As the article shows, cost-wise the SMRs can't compete. Renewables are getting ridiculously cheap. And even more: every one can set up renewables. You can go and buy yourself solar panels and put them onto your house or into your garden. The same advantage applies to industry-scale deployments. Same with wind. The only disadvantage with wind are the permits, as wind generators are quite big. But those are still trivial compared to nuclear, as the wind generators are not dangerous in any other sense.

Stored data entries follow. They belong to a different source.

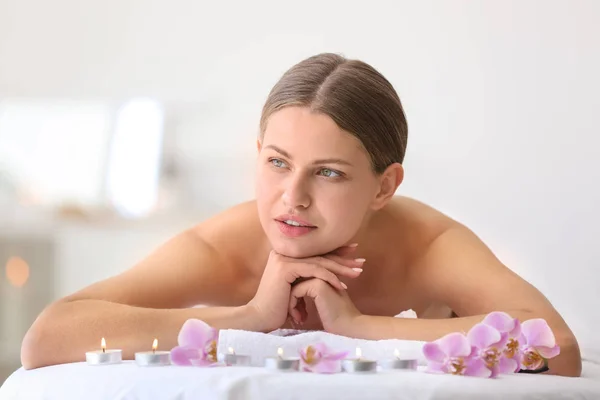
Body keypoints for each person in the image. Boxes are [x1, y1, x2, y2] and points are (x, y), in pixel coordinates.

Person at [21, 53, 581, 376]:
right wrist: (251, 316)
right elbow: (47, 337)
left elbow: (557, 344)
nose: (292, 197)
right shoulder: (226, 244)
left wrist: (358, 327)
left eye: (329, 172)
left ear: (384, 186)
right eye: (277, 163)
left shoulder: (427, 244)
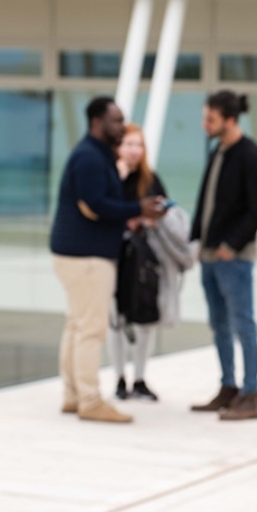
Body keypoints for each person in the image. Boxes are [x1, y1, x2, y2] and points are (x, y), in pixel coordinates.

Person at [50, 96, 167, 424]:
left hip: (78, 254)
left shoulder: (96, 154)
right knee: (90, 328)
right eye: (115, 120)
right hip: (86, 256)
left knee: (77, 324)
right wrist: (137, 209)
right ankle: (89, 399)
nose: (120, 125)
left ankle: (73, 395)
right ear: (96, 122)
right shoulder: (90, 157)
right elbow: (94, 204)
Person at [188, 90, 257, 421]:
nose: (204, 123)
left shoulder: (251, 156)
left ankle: (250, 394)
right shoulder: (217, 151)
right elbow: (205, 200)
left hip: (232, 258)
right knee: (219, 325)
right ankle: (228, 387)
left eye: (211, 118)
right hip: (208, 255)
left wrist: (229, 245)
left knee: (243, 324)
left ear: (230, 120)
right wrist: (196, 239)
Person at [106, 123, 194, 401]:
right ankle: (119, 378)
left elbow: (163, 212)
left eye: (139, 145)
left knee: (146, 317)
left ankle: (140, 378)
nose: (134, 150)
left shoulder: (150, 179)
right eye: (129, 144)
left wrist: (147, 219)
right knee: (116, 319)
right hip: (116, 257)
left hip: (146, 260)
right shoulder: (109, 176)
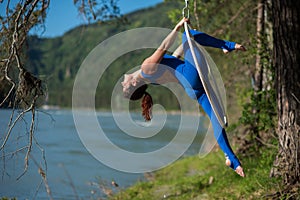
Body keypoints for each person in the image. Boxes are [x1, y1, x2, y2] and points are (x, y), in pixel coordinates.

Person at [121, 18, 246, 177]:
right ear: (133, 83)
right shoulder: (146, 67)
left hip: (192, 89)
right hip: (191, 75)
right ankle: (227, 45)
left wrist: (189, 41)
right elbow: (164, 47)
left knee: (216, 119)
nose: (122, 83)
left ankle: (231, 159)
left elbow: (174, 58)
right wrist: (179, 27)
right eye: (124, 85)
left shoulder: (150, 78)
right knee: (191, 35)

Because they are cheap, the electricity markes are going to be flooded by renewables. That is basic economy. So the question is, how can we complement renewables best, especially to cover the gaps in their production. It won't be one thing, but a combination of several options as they are non-exclusive. Local conditions will put a stronger emphasis on one technology vs. the other. But one thing is clear: it won't be nuclear. Because even in the most optimistic szenarios, nuclear is a bad counterpart, as it is not good at providing varying output. Even if that is technically possible (usually it is not), economically it doesn't make any sense at all. For a transition time, it will be gas, as gas plants are relatively cheap and fast. Gas is expensive, so running the plants infrequently makes sense. The gas can later be provided out of renewable production. Most likely, battery storage will kill that too. But if not, the gas power plants can still be used.

And in all of that I haven't even touched the operational safety, nuclear waste, and of course giving nuclear technology to countries we don't trust.